(Recorded data)
:::

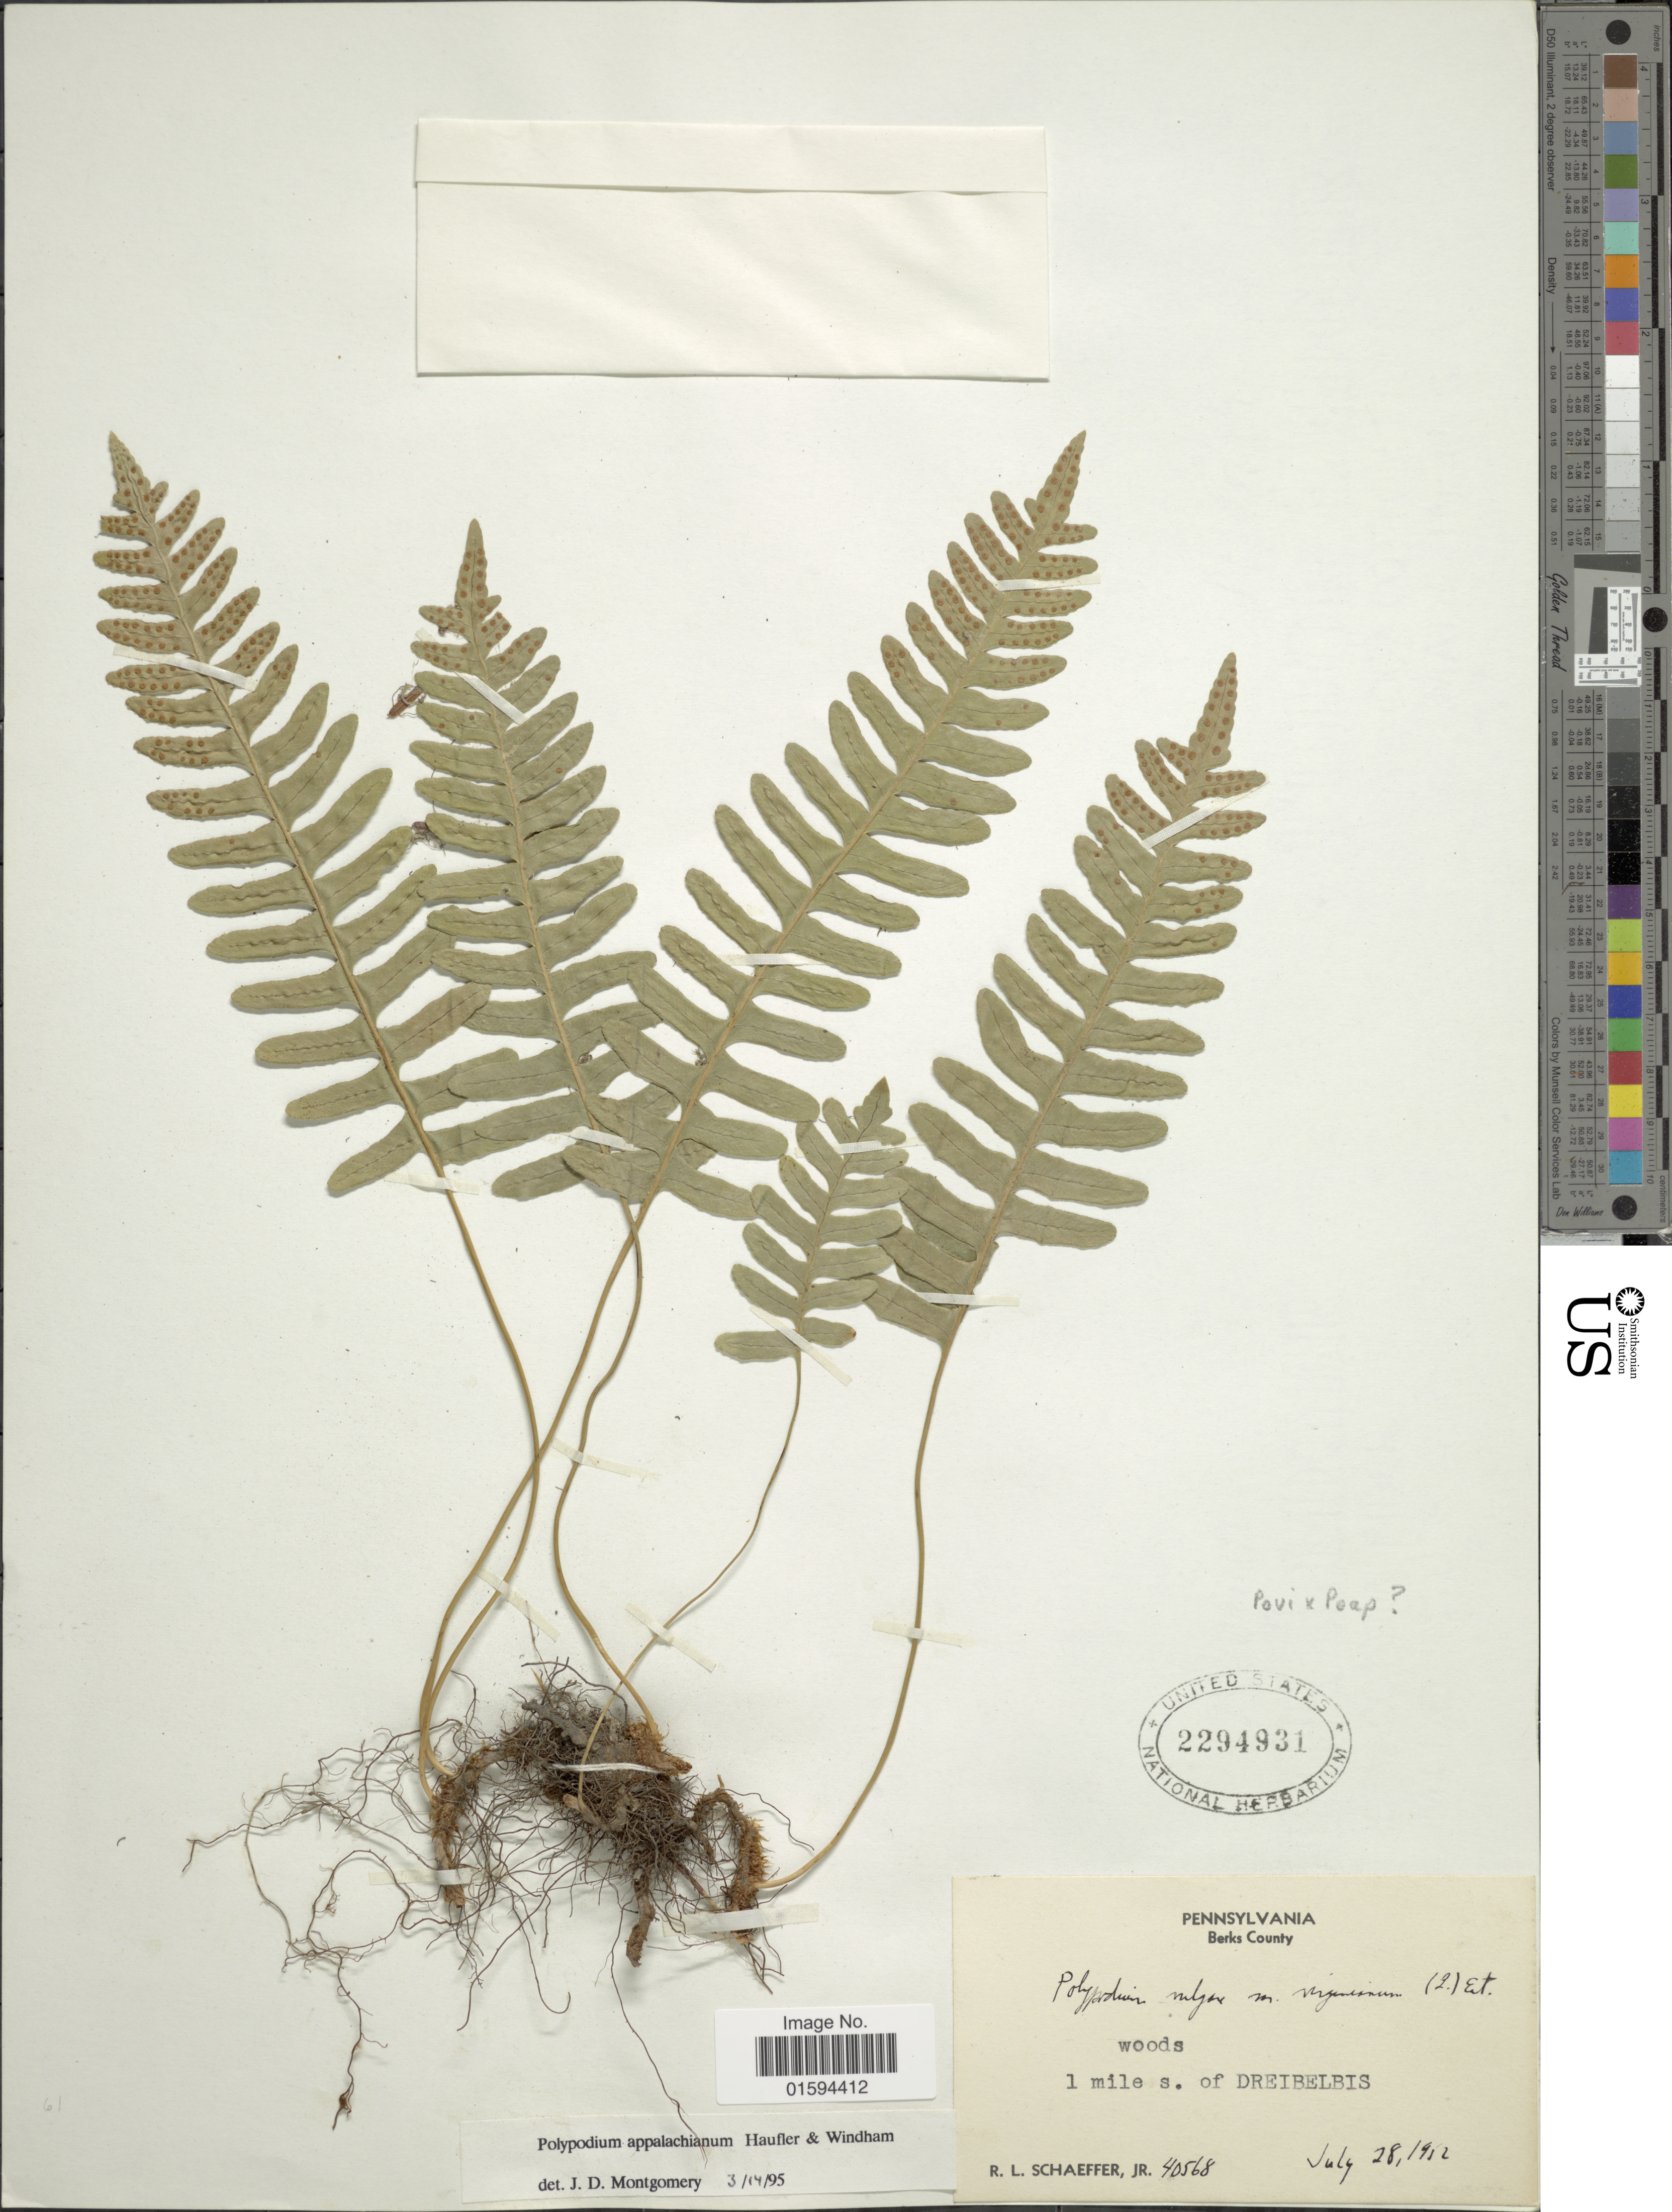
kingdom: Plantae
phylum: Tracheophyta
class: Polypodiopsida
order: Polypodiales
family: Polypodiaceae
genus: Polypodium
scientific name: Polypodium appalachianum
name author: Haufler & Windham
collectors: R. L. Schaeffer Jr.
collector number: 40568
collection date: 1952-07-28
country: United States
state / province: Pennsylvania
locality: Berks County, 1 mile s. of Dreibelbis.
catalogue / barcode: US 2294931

:::

> Exercise description: Can you output every line of the records, unchanged, from the line containing "collectors: R. L. Schaeffer Jr." through the last line, inclusive?

> Result below:
collectors: R. L. Schaeffer Jr.
collector number: 40568
collection date: 1952-07-28
country: United States
state / province: Pennsylvania
locality: Berks County, 1 mile s. of Dreibelbis.
catalogue / barcode: US 2294931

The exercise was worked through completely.